(Problem statement):
From the records below, state how many lines include the word "Oruro", giving only that number.

(Dataset entries):
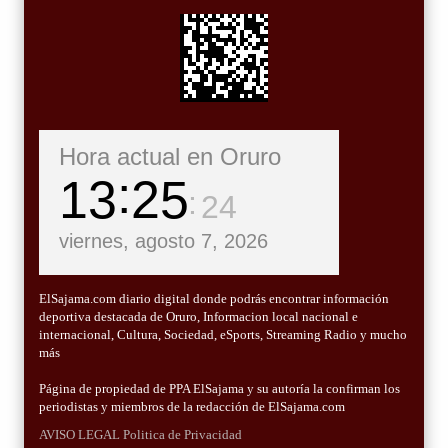
Hora actual en Oruro
13
25
26
viernes, agosto 7, 2026
ElSajama.com diario digital donde podrás encontrar información
deportiva destacada de Oruro, Informacion local nacional e
internacional, Cultura, Sociedad, eSports, Streaming Radio y mucho
más
Página de propiedad de PPA ElSajama y su autoría la confirman los
periodistas y miembros de la redacción de ElSajama.com
AVISO LEGAL
Politica de Privacidad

(Solution for this task):
2